You work with JPMorgan, is that correct?
Well, they fund us. The interesting thing is, of the $400 million we deploy, they probably gave us over half that. It’s easier for them to give us lots of money, and we deploy it, and they submit their return, rather than pursuing those companies individually.
Are they doing that in different spaces too? Because obviously e-commerce isn’t the full “small business” umbrella.

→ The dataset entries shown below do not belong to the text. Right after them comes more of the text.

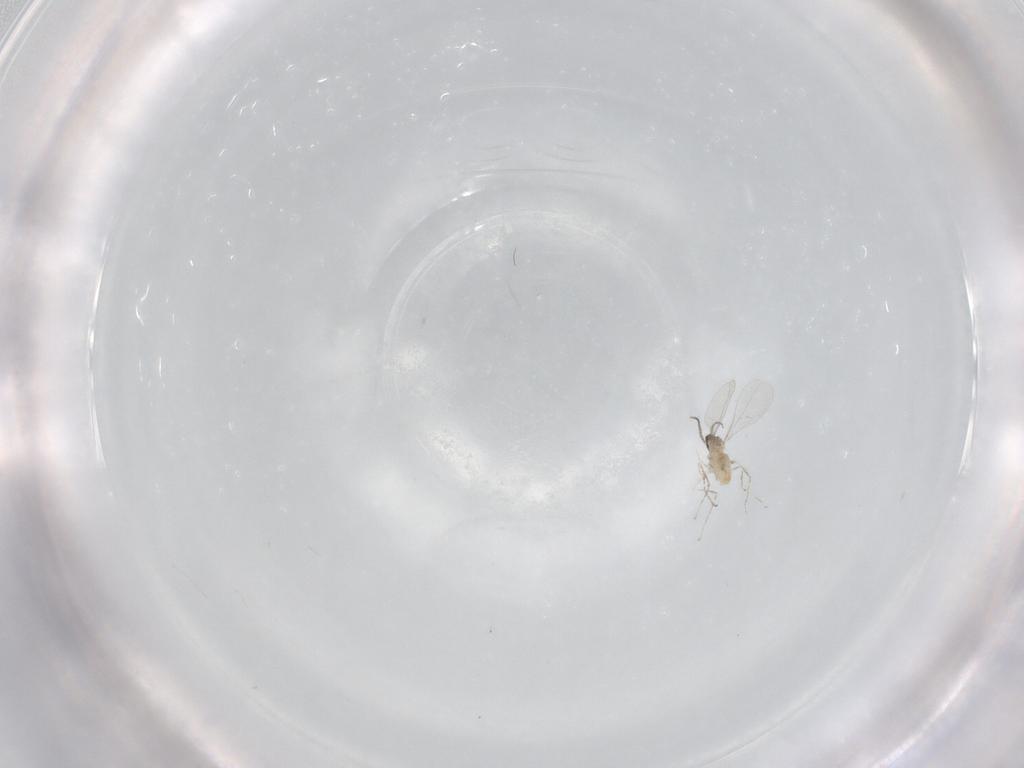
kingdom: Animalia
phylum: Arthropoda
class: Insecta
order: Diptera
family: Cecidomyiidae
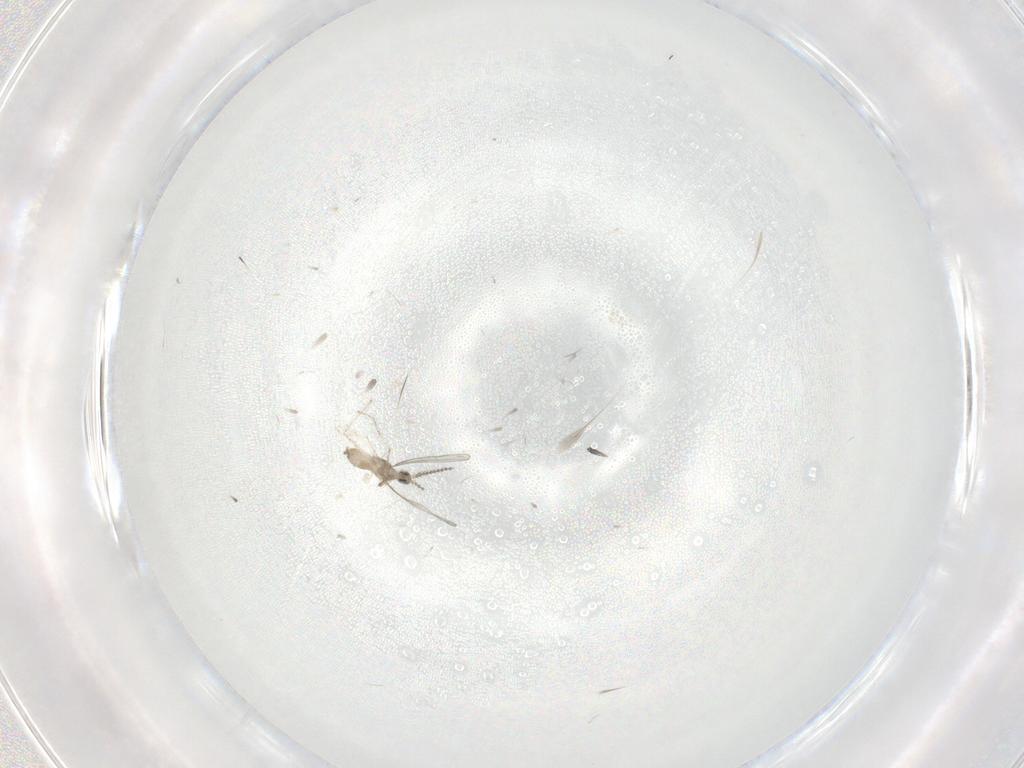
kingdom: Animalia
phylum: Arthropoda
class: Insecta
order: Diptera
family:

They’ll do it in other places as well. And all of the banks will. If you think about our business model, if I were to advance you $100,000 tomorrow for your e-commerce business, it would be one of the bulge bracket banks in their structured finance function that will give us between 80 and 85 percent of the money. We will have a mezzanine structure that will take on the next 10 to 15 percent, and then Wayflyer or a Wayflyer equivalent will commit between five and 10 percent. So you will always have a structured finance bank contributing the majority of your money today in the form of a warehouse or in the form of a securitization that they would structure. The mezzanine funding typically comes from smaller credit funds that require a higher rate of return, and they’re taking more risk as a result.
How are you reacting to that market gap, or that retreat by banks, from small business?
So we started off in e-commerce, and if you look at our business today, we’ve also now expanded into wholesale. So if you’re selling physical goods into Walmart, Kroger, Target, we’ll also finance those businesses, and that’s probably 10% of our book, up from 0% about a year and a half ago, and it’s growing faster than our current book. So we’ll look to add additional verticals over time, but we’re going to go vertical by vertical, because we think there’s a huge advantage in having a specific team focus on a specific vertical, because you understand the nuances, and you understand the type of product that will suit them.
So for example, our merchant cash advance product that’s very suited for e-commerce would not be suited for a restaurant or a barber shop. They would need a totally different structure, a totally different quantum of money, a different repayment frequency. So you have to tailor the product to the vertical, and when you do that, then you’re much more likely to serve the customer with a better offer and to deploy more as well.